When we at Boston Audio Design started researching the cryogenic tempering of tungsten carbide, we contacted one of the most respected cryogenic labs in the country and were lucky to find someone at the company who was also interested in the audiophile applications of cryogenic treatment. In fact, he tells us that some manufacturers send their vacuum tubes to his company for treatment (a trade secret of at least a few equipment manufacturers apparently). While it may seem from this article that “cryogenic tempering” is just one process, there are in fact many variations of the technique that include not only the destination temperature, but how long the material is held at the temperature, how quickly it is cooled, how quickly it is warmed, and whether additional heat is applied after cooling.

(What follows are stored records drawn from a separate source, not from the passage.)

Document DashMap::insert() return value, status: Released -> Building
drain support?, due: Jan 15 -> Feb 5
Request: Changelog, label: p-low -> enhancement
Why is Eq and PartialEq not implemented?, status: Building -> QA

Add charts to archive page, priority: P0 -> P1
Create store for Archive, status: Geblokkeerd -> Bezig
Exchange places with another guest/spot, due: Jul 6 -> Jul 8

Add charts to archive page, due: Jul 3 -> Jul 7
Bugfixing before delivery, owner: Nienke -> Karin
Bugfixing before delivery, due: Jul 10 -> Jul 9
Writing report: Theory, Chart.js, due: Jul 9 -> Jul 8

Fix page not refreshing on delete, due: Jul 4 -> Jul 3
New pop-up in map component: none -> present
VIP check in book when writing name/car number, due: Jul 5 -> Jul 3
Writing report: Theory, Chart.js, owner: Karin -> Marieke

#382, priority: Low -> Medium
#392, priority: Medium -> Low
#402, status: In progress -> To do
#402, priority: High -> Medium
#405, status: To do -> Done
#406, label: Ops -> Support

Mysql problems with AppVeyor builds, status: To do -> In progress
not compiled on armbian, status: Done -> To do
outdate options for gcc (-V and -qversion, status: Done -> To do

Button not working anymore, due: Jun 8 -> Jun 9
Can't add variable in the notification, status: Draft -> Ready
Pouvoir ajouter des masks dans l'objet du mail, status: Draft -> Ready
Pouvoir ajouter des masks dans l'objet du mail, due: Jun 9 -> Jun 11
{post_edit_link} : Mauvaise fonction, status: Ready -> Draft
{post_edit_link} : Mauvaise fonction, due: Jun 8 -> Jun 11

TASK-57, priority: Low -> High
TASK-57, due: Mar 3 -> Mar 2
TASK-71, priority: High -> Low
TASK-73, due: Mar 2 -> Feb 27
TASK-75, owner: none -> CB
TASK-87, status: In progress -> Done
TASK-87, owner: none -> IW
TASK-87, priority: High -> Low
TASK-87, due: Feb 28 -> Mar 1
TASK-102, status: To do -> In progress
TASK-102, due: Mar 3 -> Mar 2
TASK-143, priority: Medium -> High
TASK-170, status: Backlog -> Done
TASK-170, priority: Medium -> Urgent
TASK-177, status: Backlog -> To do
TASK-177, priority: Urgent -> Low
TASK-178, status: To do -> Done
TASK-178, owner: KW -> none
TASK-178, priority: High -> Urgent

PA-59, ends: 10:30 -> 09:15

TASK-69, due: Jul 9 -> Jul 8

We tried a variety of cryogenic techniques and determined that one in particular gave the results we were looking for. The result was nothing less than the first commercially viable performance improvement we have been able to find to the component/footer interface. We’re still exploring exactly why our cryogenic process yields the results that it does, but we suspect that the same mechanisms that make tungsten carbide stronger as the result of treatment (changes to the cobalt binder, changes in the crystal lattice structure) also affect the material’s ability to conduct vibration from the components and into the graphite block. As we learned earlier in this paper, the more efficient the medium for channeling energy, the more effective graphite can be at dissipating it.
By adapting some of the most recent advances in cryogenic tempering and applying them to audiophile ends, we are able to bring to market our highest performance TuneBlock yet – the SE. With more than twice the graphite mass of the standard TuneBlock and a 50% larger bearing that has been cryogenically tempered according to our emersion process, we feel that the SE represents the logical fulfillment of the TuneBlock design… and one of the highest performance footer systems available.
Boston Audio Design was the first to bring pure carbon graphite and tungsten carbide together into a high performance audio product. We will continue to search for the “next frontier” in audiophile performance – wherever we find it.